■ JOB
Look through the data below, and copy each line that carries the word "MIGRATION".

(Records contained in a dataset)
━━━━━━━━━━

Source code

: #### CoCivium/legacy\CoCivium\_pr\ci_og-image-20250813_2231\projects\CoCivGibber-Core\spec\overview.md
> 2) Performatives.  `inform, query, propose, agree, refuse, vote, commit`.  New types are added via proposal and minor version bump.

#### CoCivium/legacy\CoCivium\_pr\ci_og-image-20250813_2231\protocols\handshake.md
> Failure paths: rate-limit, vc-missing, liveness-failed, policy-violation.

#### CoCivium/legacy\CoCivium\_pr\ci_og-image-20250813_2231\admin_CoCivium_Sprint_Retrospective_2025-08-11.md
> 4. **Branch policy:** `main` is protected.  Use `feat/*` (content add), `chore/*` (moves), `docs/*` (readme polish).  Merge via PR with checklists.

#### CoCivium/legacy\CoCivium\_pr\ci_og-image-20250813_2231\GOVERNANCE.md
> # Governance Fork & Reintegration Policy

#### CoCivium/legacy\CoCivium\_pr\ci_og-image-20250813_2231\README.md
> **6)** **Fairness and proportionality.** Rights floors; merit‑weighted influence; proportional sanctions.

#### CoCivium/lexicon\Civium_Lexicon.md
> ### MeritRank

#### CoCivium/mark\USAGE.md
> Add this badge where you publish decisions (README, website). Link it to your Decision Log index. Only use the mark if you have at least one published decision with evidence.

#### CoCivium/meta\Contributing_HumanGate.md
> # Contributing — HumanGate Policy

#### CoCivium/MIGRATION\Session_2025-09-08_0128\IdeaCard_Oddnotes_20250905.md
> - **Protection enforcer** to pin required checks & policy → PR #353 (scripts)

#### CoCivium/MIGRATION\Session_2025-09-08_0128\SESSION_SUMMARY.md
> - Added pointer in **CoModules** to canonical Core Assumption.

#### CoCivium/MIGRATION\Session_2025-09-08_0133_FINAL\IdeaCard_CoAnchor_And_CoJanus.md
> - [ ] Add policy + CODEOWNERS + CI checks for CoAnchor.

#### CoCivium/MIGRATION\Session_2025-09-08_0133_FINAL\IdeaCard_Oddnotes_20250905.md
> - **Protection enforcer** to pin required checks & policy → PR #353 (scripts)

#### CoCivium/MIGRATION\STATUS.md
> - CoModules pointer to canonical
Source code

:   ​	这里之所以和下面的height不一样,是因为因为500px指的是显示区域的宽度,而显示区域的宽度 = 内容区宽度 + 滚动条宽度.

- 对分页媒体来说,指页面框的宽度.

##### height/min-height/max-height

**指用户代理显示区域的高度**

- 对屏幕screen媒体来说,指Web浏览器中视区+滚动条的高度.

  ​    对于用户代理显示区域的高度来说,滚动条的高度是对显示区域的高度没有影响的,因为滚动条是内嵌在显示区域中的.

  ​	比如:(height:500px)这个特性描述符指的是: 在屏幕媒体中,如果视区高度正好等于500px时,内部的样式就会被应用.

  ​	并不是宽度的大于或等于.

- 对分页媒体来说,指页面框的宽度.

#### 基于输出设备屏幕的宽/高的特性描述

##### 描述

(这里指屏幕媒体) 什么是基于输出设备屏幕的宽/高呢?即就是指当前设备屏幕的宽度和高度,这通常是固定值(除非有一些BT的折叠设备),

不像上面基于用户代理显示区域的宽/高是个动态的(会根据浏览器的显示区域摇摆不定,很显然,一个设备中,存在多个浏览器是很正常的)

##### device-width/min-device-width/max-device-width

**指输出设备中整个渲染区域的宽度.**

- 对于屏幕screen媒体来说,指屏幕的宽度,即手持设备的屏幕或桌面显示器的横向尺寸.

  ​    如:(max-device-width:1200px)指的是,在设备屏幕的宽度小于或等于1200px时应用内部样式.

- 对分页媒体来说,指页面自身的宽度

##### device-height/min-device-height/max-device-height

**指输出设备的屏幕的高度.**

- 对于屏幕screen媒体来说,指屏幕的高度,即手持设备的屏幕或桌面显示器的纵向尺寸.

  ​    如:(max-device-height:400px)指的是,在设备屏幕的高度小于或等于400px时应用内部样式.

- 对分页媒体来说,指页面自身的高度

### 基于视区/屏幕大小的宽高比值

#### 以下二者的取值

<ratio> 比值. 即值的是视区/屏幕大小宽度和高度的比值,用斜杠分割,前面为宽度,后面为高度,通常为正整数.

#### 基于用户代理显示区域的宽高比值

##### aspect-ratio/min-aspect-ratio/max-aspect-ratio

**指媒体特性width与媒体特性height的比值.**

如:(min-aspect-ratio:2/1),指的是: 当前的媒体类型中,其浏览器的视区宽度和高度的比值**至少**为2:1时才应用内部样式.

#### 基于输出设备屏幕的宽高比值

━━━━━━━━━━

■ EXERCISE ANSWER
#### CoCivium/MIGRATION\Session_2025-09-08_0128\IdeaCard_Oddnotes_20250905.md
#### CoCivium/MIGRATION\Session_2025-09-08_0128\SESSION_SUMMARY.md
#### CoCivium/MIGRATION\Session_2025-09-08_0133_FINAL\IdeaCard_CoAnchor_And_CoJanus.md
#### CoCivium/MIGRATION\Session_2025-09-08_0133_FINAL\IdeaCard_Oddnotes_20250905.md
#### CoCivium/MIGRATION\STATUS.md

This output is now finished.